Bonaparte s'impatienta, à la fin, de ces puérilités savantes; il jeta dans un moule improvisé quelques-uns des éléments de la constitution de Sieyès avec quelques éléments empruntés aux constitutions existantes, et il en sortit pour les besoins de la circonstance la Constitution dite de l'an VIII (19 décembre 1799). Un sénat, un corps législatif, un tribunat, un pouvoir exécutif des trois consuls, un conseil d'État, mais surtout un homme investi d'une force d'opinion irrésistible pour faire jouer le mécanisme et pour le déjouer s'il en était gêné dans son omnipotence, voilà toute la Constitution de l'an VIII. Il faut reconnaître qu'à ce moment la France n'en voulait pas d'autre. Elle était dans une de ces périodes de lassitude qui suivent les grandes convulsions; alors les nations ne s'inquiètent plus comment, mais par qui elles sont gouvernées.
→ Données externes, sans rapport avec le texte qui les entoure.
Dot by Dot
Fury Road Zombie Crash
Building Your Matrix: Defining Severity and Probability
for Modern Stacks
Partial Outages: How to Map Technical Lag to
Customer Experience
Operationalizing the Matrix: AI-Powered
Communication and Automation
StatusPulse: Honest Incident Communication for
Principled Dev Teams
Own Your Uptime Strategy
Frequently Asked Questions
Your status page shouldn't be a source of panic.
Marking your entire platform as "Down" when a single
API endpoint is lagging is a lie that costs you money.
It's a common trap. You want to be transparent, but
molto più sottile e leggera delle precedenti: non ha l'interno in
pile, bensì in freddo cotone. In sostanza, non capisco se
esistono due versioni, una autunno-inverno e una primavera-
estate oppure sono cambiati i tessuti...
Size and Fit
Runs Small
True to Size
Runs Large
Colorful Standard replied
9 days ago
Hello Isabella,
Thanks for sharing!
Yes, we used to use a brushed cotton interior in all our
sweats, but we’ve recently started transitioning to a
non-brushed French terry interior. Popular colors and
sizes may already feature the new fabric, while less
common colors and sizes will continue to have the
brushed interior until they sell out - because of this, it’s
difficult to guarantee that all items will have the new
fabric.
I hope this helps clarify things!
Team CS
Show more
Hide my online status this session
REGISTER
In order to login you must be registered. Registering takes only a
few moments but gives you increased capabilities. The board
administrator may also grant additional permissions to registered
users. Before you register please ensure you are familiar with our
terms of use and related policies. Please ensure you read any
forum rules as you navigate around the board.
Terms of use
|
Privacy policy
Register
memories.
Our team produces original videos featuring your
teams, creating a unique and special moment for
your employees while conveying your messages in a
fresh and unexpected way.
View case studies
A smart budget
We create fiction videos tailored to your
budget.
Le premier consul se choisit pour nouveaux collègues Cambacérès et Lebrun. Ce n'étaient pas des rivaux possibles, c'étaient des complices assurés. M. Thiers affecte de prendre trop au sérieux Cambacérès, homme en qui le ridicule du caractère s'associait par égale portion avec la sagacité de l'esprit, excellent à un rang secondaire, dans l'ombre, mais qui n'aurait jamais existé s'il n'avait été le second d'un grand homme. Quant au troisième consul, Lebrun, c'était un homme de littérature politique et un homme d'affaires administratives d'un passé sans tache et d'une universelle capacité. Bien faire sans rien prétendre était, à tous les rangs et à tous les postes, sa seule ambition.
Le Sénat avait pour attribution de nommer les membres du pouvoir législatif et du tribunat. On remplit le Corps législatif de tous les représentants fatigués des idées de l'Assemblée constituante et à peine revenus des terreurs de la Convention. Ces hommes épuisés et assouplis ne demandaient que le repos et le silence. Il n'y avait plus assez de vie pour qu'il y eût jamais des factieux. Le Tribunat fut composé des hommes plus jeunes qui conservaient plutôt le _décorum_ que la passion de la liberté. Leur opposition, s'il y en avait, s'évaporerait en paroles; mais ces paroles étaient sans danger en France dans ce moment, car elles étaient sans échos. Rien ne résonnait plus en France que le bruit des armes: c'était l'ère des soldats.